Önce bir toplumsal yaşama kalıbı üretiyoruz. Sonra, ürettiğimiz toplumsal yaşama kalıbının toplumda birbirlerinin ilişkilerini, birbirleriyle ilişkilerini yaşayanlar arasında eşitsizlik yarattığını görüyoruz. Eşitsizliğin kaynağını, yani ürettiğimiz toplumsal yaşama kalıbını değiştirmek yerine, kalkıyor bu eşitsizliği doğallığın tarihsellik sürecinde oluşan olağan, zorunlu, olmazsa olmaz bir durum olarak kabul edip-ettirip, adeta ‘toplumsallığın kamusallaştırılmış biçimi’ ilan ediyoruz. Sıra geliyor ‘toplumsallığın kamusallaştırılmış’ biçimini başka türlüsü yaşanamaz varsayımının zırhı ardına sığınarak siyasi örgütlenmenin değişmez temeli haline getirmeye…Bunu da becerince eşitsizlik kendi ektiğimiz tohumdan fışkıran bir gereklilik olarak filizleniyor. Eşitlik mücadelesi de genetiği değiştirilmiş eşitsizlik tohumu üretebilme çabasıyla sınırlanıyor. Oysa her eşitsizlik eşit olmayanlar arasında üstün-eşitsiz lehine bir iktidar üretir; alt-eşitsiz mutlaka bir başka ilişkide üst-eşitsizdir ve o ilişkide kendi lehine, küçük de olsa, bir iktidar gücü bulur. Biz insan türünün bireyleri, en küçük iktidarı bile şiddete başvurarak kullanıyor, şiddet kullanarak koruyoruz. İktidar kaynağı tüm eşitsizlik durumlarıyla mücadeleyi, o eşitsizliğin kaynaklandığı toplumsal yaşama kalıbını değiştirmek yerine itinayla saklayarak ve eşitsizliği eşitlik laboratuvarında  genetiğini değiştirip evcilleştirebileceğinizi sanarak sürdürdüğünüz için başarıya ulaşamıyoruz.
Tüm bunları kadına uygulanan şiddet tartışılırken düşündüm.
İnsan türünün sürekliliğini sağlayan ve doğal belirleme olan ‘üremeyi” cinsellik üzerine oturtuyor, cinselliği kadın-erkek ilişkisine indirgiyor, bu ilişkiyi toplumsal boyutuyla genetik soy bağı örgüsüyle tasarlanmış akrabalık sistemleri temelinde yapılandırıyor ve bu yapıyı sürdüregelecek evlilik kurumunu ve bu kurum üzerine oturtulan aileyi  toplumsal örgütlenmenin temeli olarak ilan ediyoruz.
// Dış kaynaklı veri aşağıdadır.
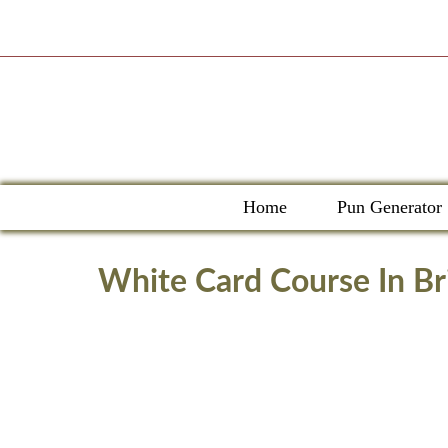
Skip
to
content
Home
Pun Generator
White Card Course In Br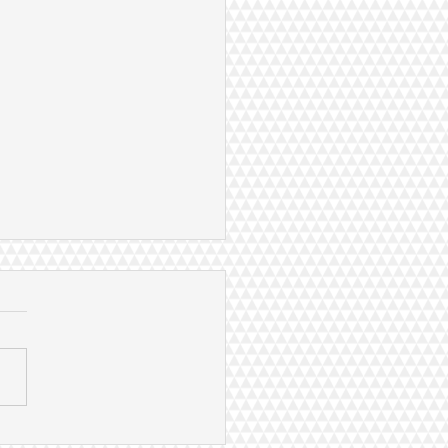
hao delivered sustainable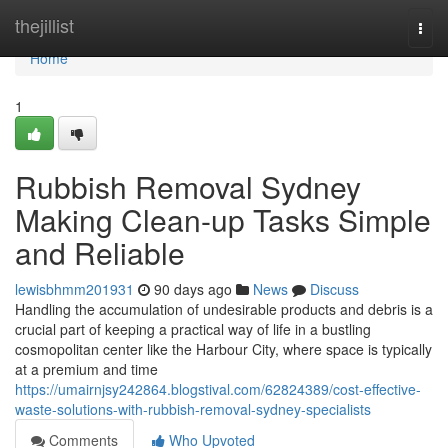
Home
thejillist
Togg
navi
Home
1
Rubbish Removal Sydney
Making Clean-up Tasks Simple
and Reliable
lewisbhmm201931
90 days ago
News
Discuss
Handling the accumulation of undesirable products and debris is a
crucial part of keeping a practical way of life in a bustling
cosmopolitan center like the Harbour City, where space is typically
at a premium and time
https://umairnjsy242864.blogstival.com/62824389/cost-effective-
waste-solutions-with-rubbish-removal-sydney-specialists
Comments
Who Upvoted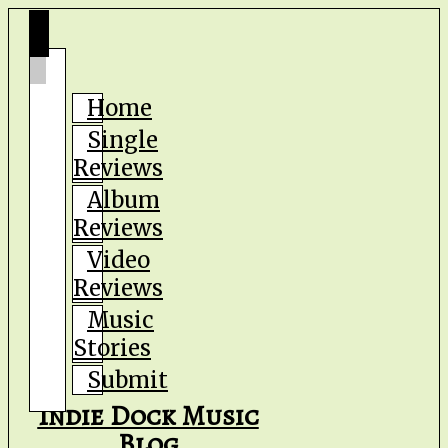
Home
Single
Reviews
Album
Reviews
Video
Reviews
Music
Stories
Submit
Indie Dock Music
Blog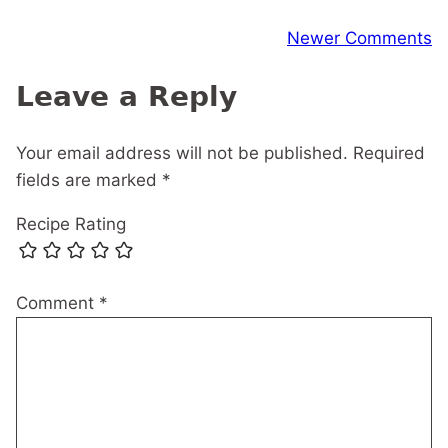
Comment
Newer Comments
navigation
Leave a Reply
Your email address will not be published.
Required
fields are marked
*
Recipe Rating
Comment
*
Bu toplumsal birlikte yaşama tasarımı ve kalıbı zihinlerimizdeki kadın ve erkek tanımını belirliyor, ev ve ev dışı iş bölümünü üretiyor, bu iş bölümü kadına atfedilen rolü kutsallaştırıyor, üreme kaygısıyla cinselliği kadın-erkek arası cinsel ilişkiye indirgeyerek toplumsal bir yaşam kalıbına dönüştürüyor. Üretilen bu birlikte yaşama tasarımının ve kalıbının doğal olduğuna, başka türlü olamazlığına inanıyor-inandırıyoruz ve örgütleyerek önce toplumsal yapılanmanın, ardından siyasal örgütlenmenin temeli ilan ediyoruz. Böylece kadını erkek karşısında eşitsiz konuma sokan, cinselliği üreme kaygısı dışında yaşamayı tercih edenleri toplumsal yaşamın dışına iten, ötekileştiren, eşitsizliğin girdabına sürükleyen ve üst-eşitsizliğin silahı olan şiddeti kaçınılmaz kılan bu toplumsal yaşama kalıbını değiştirmeden eşitsizliği ve ürettiği şiddeti yok edemeyiz. Bilim bizlere artık üreme için kadın-erkek cinsel ilişkisinin zorunlu olmadığını, hatta kadın üreme hücresi gerekliyken erkek üreme hücresine gerek kalmadığını, yasaklanmış olsa da bir süre sonra üreme için kadın rahmine de ihtiyaç kalmayabileceğini söylüyor. Demek ki cinselliğin üreme temelinde kadın erkek cinsel ilişkisine indirgenmesi evrimin zorunluluğu değil. Bu nedenle, böyle bir anlayışa dayalı toplumsal yapılanmanın sorgulanması da kaçınılmazdır. Bu toplumsal yaşama kalıbını değiştirmedikçe bu alandaki eşitsizliğin ve eşitsizliğin ürettiği şiddetin önüne geçilmesi olanaksızdır.
Eşitsizliğin kaynaklandığı temeli koruyup, bu temele ‘eşitlik sağlayıcı düzenlemeler’ şırınga ederek eşitsizliğin genetiğini değiştirebileceklerini ve onu evcilleştirebilecekleri sananlar aslında ‘erkek egemen anlayışın’ şövalyeleridirler.